**DATASET ENTRIES**
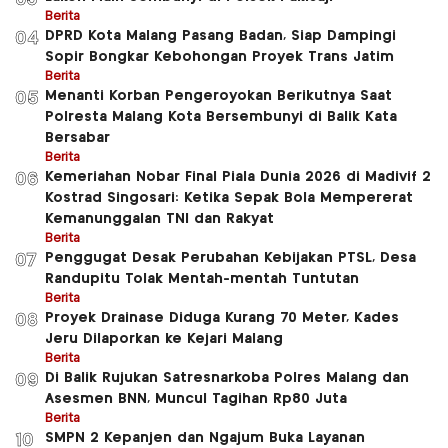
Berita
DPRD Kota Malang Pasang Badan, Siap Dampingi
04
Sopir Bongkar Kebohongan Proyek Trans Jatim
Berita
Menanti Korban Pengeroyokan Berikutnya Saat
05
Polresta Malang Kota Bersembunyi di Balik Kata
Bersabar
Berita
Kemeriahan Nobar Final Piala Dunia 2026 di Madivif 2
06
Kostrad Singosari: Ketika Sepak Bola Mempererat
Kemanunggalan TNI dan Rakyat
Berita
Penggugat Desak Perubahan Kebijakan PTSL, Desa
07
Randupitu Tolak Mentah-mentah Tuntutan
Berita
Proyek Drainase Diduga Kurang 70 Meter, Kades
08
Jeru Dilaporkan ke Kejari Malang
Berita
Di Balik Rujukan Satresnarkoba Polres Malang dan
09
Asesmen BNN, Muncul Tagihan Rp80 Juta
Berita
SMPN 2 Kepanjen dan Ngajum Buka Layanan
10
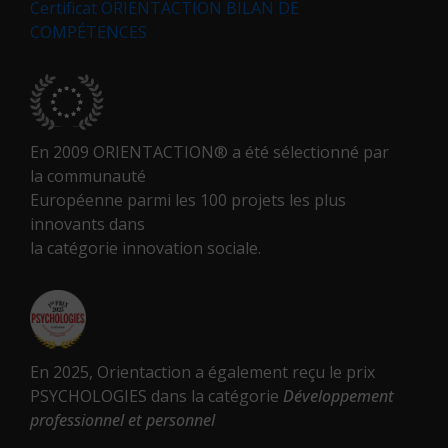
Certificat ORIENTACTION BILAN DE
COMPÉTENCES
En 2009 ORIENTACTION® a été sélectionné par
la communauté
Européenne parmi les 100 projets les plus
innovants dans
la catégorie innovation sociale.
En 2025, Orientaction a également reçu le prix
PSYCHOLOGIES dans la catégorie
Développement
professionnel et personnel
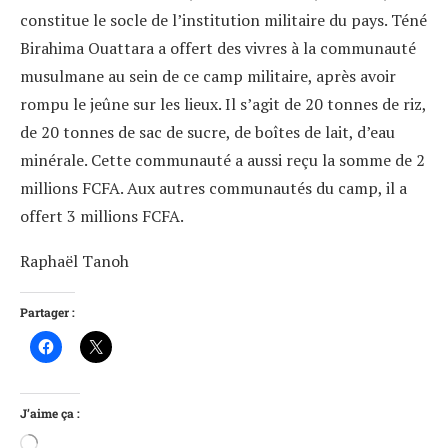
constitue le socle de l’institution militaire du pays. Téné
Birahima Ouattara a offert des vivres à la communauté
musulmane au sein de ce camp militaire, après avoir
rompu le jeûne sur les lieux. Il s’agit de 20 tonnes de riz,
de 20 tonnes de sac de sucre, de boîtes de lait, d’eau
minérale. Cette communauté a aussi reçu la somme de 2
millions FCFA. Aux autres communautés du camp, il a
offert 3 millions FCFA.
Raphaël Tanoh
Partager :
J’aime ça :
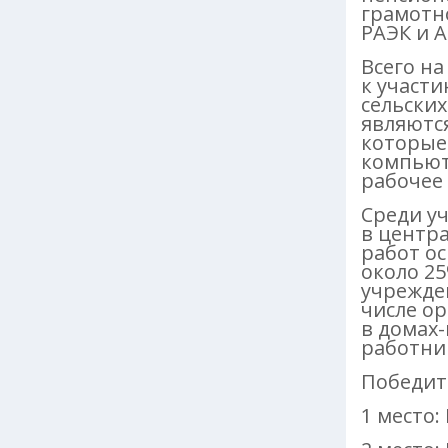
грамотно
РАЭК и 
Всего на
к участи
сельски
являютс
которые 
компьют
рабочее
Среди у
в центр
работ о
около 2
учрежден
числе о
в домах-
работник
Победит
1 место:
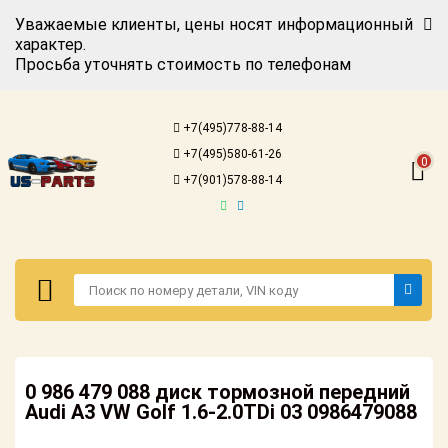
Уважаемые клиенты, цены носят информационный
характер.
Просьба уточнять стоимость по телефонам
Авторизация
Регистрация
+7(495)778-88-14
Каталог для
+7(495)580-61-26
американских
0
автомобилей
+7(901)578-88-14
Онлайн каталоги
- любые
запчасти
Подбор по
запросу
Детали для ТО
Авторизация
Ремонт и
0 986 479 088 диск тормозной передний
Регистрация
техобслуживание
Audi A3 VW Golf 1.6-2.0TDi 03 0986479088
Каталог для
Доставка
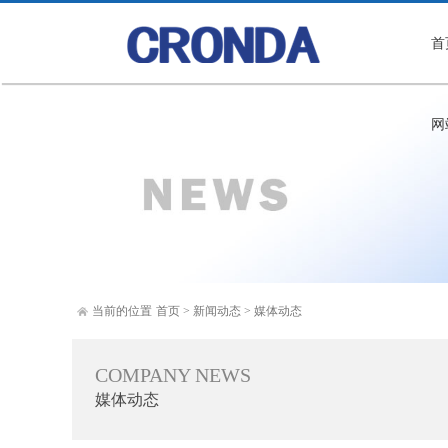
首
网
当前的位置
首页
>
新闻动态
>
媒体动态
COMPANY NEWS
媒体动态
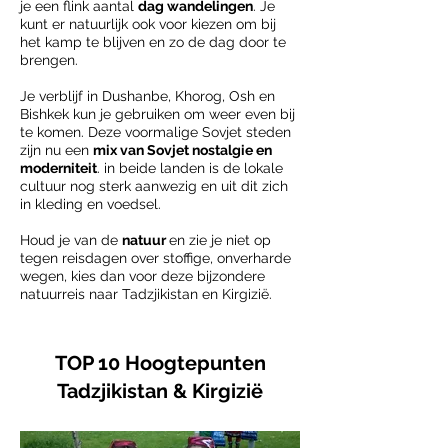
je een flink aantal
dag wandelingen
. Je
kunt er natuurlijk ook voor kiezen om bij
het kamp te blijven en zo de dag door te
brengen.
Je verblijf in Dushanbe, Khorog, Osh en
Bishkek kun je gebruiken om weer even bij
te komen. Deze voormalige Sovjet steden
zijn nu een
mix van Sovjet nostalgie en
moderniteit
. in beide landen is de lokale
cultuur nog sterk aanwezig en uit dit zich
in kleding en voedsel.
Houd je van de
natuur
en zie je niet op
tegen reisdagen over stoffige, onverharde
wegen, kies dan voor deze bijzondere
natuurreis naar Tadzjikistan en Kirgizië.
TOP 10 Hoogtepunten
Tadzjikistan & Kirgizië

**ACTIVITY**
Lines containing the word "camp": copy each of them from the material.

**REPLY**
musulmane au sein de ce camp militaire, après avoir
millions FCFA. Aux autres communautés du camp, il a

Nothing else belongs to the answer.